- **EXERCISE DESCRIPTION**
Look below for the line with "Site Location: 1491" and the line with "(Prince George, BC)"; repeat exactly those two lines and all lines between them, but no pictures.
*** EXERCISE MATERIALS Section Begins ***
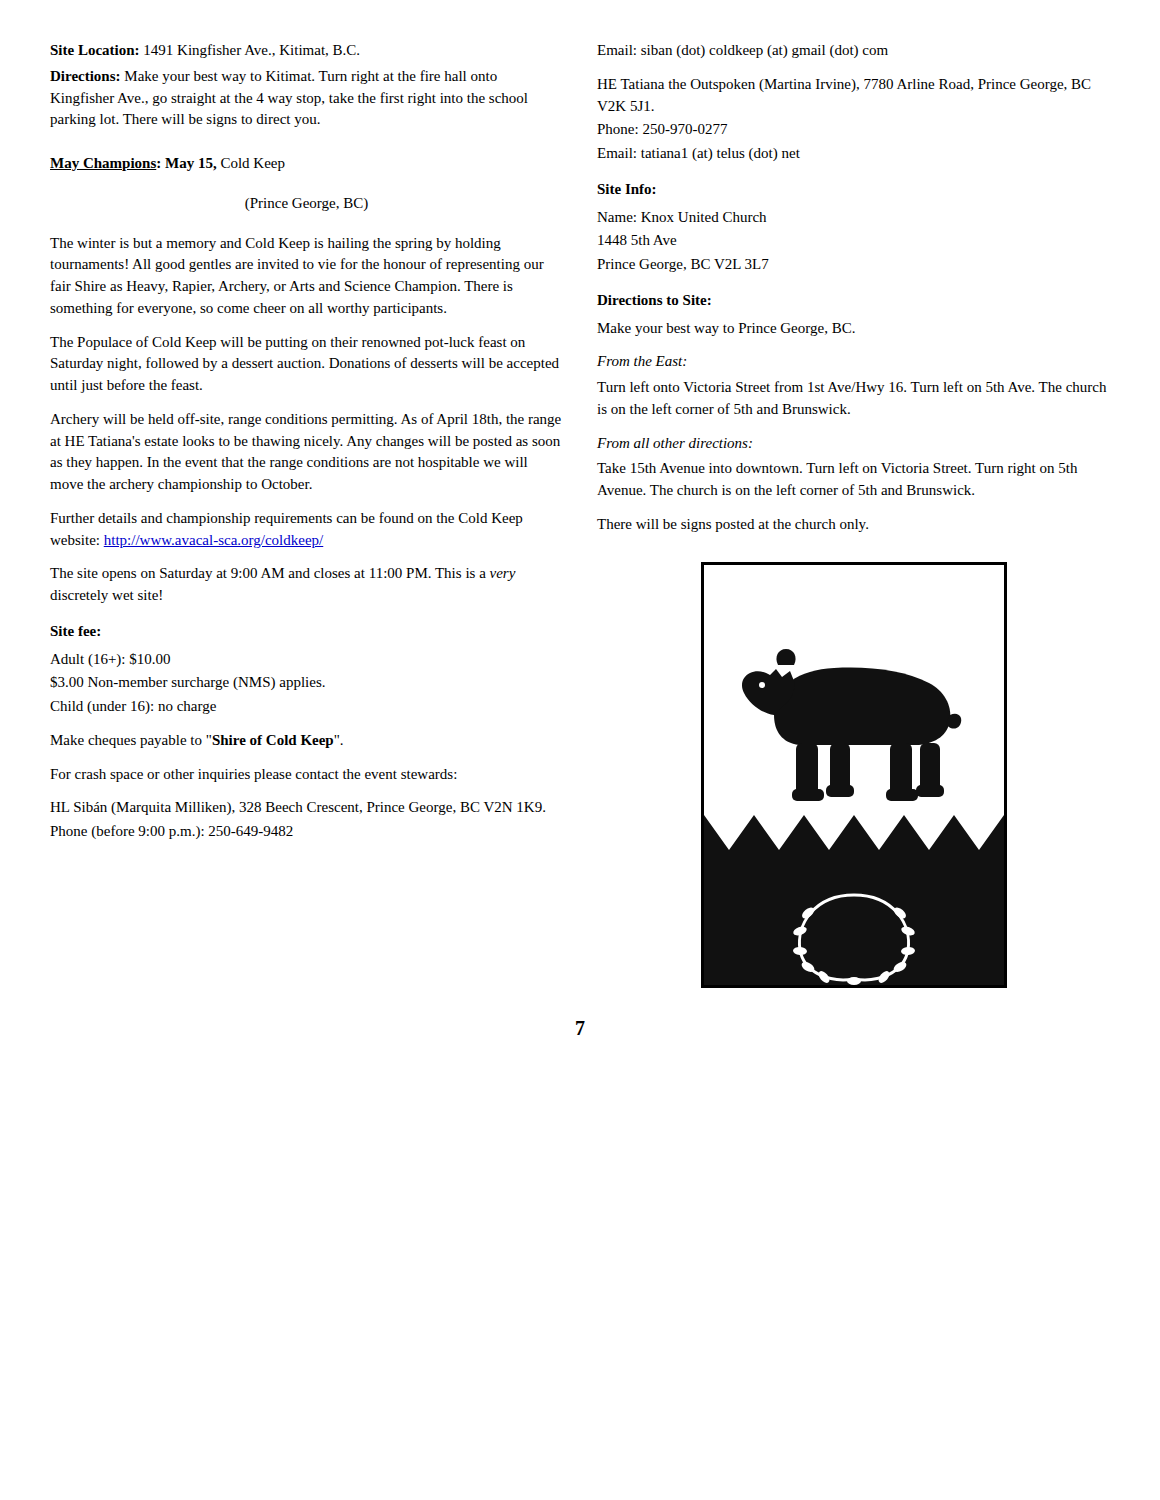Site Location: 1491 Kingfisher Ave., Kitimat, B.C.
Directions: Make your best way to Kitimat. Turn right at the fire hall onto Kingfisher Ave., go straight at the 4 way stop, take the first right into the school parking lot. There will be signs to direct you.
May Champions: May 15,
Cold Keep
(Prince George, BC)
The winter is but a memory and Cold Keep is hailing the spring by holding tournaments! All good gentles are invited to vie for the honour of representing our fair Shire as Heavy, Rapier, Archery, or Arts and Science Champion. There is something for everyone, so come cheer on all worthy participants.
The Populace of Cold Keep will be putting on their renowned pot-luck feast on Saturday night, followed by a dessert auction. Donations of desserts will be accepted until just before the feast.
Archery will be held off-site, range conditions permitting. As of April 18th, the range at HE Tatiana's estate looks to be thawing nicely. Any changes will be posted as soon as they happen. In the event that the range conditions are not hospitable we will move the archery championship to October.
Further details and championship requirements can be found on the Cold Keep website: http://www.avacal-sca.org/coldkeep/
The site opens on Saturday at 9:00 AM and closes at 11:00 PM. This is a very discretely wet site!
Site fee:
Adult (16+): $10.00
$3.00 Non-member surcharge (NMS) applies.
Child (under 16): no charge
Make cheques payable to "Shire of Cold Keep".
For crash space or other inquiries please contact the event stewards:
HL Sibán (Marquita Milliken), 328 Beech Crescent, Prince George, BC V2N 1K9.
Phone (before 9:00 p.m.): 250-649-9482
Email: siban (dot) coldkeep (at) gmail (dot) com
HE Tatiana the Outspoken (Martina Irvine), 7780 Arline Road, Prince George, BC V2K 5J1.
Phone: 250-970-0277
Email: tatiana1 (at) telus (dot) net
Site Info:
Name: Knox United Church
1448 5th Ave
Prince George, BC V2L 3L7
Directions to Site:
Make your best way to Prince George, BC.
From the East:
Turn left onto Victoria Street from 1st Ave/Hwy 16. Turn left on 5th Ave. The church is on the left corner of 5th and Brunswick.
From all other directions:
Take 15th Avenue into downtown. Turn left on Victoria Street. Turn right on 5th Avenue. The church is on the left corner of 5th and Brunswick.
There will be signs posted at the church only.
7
*** EXERCISE MATERIALS Section Ends ***
*** EXERCISE MATERIALS Section Begins ***
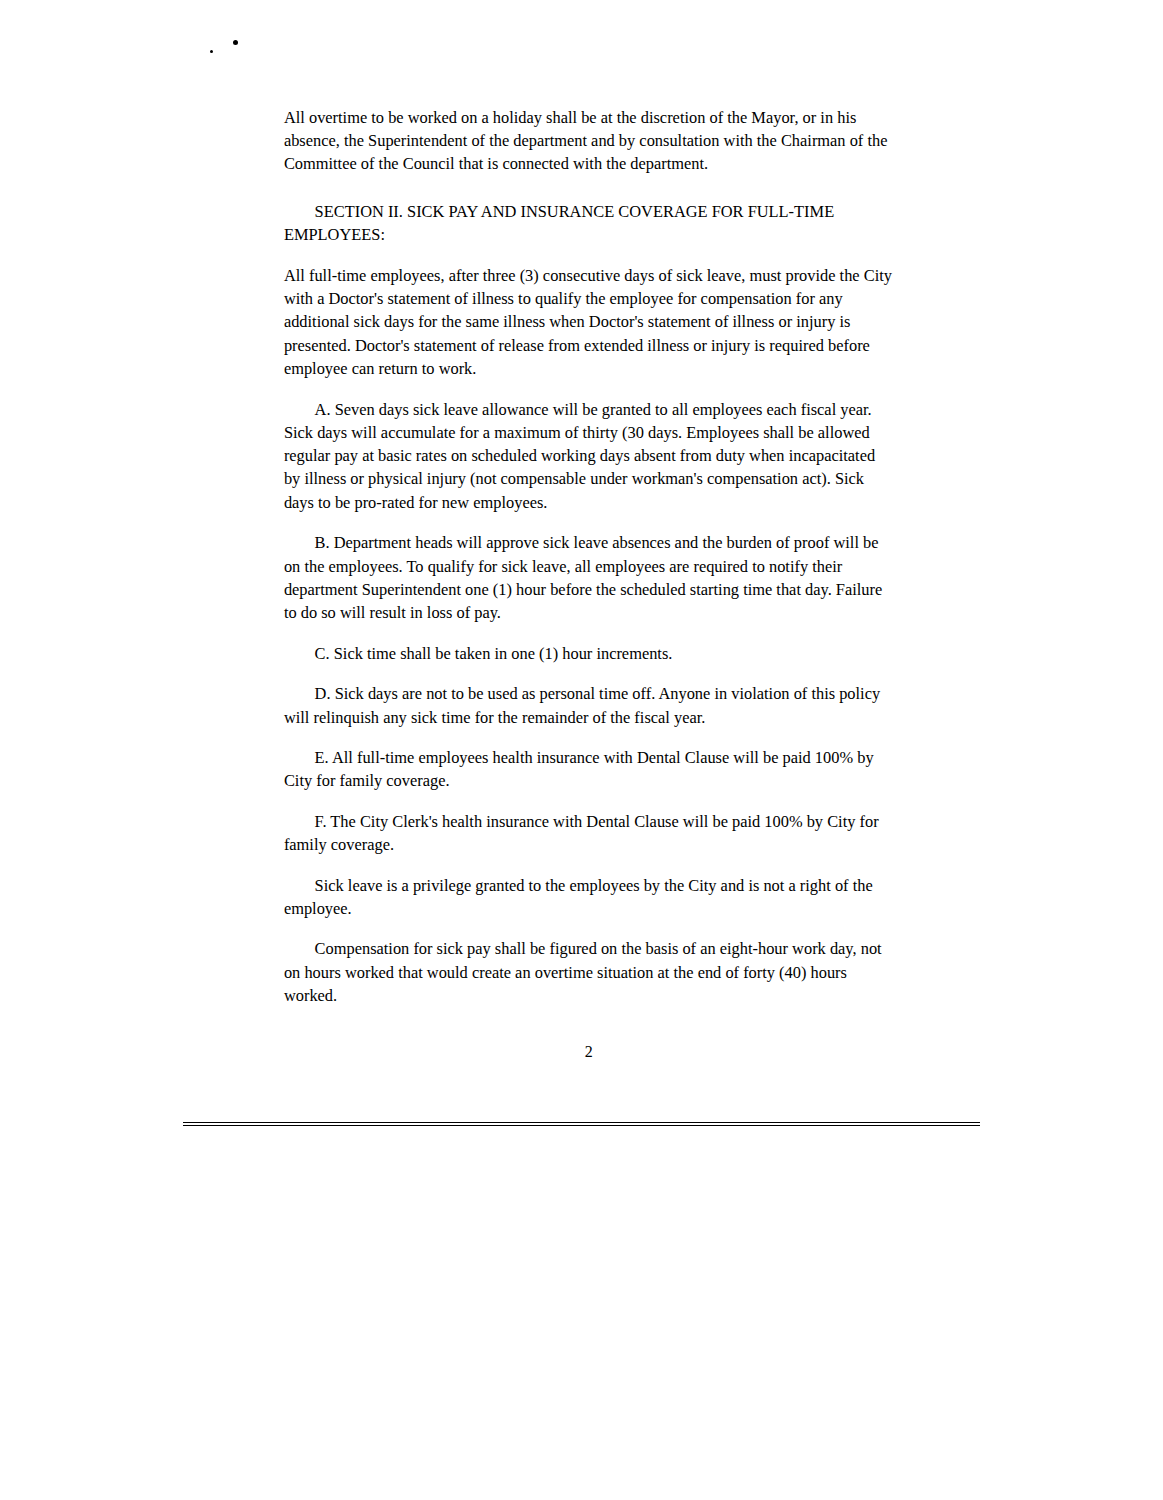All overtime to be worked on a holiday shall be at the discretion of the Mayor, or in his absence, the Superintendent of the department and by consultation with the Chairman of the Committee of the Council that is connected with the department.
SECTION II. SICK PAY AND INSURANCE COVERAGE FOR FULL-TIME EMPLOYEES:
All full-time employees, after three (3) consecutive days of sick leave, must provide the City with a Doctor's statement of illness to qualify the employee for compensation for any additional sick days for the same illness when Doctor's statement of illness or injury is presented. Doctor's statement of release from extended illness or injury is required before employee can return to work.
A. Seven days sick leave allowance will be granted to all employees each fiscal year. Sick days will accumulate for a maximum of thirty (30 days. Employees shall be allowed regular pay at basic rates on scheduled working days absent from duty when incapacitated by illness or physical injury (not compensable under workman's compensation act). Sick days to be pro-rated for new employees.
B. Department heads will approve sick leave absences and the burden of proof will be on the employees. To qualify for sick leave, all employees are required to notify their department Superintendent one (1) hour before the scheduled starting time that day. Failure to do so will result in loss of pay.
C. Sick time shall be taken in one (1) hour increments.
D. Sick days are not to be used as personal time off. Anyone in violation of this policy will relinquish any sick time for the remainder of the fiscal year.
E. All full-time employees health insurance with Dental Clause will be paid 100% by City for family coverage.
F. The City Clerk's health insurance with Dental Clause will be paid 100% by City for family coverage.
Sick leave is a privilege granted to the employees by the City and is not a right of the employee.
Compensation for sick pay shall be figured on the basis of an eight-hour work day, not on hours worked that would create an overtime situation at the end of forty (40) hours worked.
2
*** EXERCISE MATERIALS Section Ends ***
*** EXERCISE MATERIALS Section Begins ***
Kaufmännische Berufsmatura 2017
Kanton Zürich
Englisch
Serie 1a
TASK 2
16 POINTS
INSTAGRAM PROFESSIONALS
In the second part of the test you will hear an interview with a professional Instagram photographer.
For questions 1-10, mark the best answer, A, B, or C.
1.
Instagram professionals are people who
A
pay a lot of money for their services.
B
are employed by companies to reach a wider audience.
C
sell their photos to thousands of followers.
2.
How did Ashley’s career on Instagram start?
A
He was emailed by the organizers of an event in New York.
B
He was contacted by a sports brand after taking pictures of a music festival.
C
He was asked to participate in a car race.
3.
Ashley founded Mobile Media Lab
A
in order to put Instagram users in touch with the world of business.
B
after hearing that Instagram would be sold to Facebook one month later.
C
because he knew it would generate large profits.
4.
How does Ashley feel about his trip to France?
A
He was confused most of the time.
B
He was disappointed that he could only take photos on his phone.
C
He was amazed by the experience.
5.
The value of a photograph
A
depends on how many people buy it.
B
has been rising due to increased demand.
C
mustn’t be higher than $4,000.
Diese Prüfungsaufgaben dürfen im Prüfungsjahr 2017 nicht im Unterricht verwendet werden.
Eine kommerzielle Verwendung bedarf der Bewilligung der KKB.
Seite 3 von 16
*** EXERCISE MATERIALS Section Ends ***
- **OUTPUT OF THE TASK**
Site Location: 1491 Kingfisher Ave., Kitimat, B.C.
Directions: Make your best way to Kitimat. Turn right at the fire hall onto Kingfisher Ave., go straight at the 4 way stop, take the first right into the school parking lot. There will be signs to direct you.
May Champions: May 15,
Cold Keep
(Prince George, BC)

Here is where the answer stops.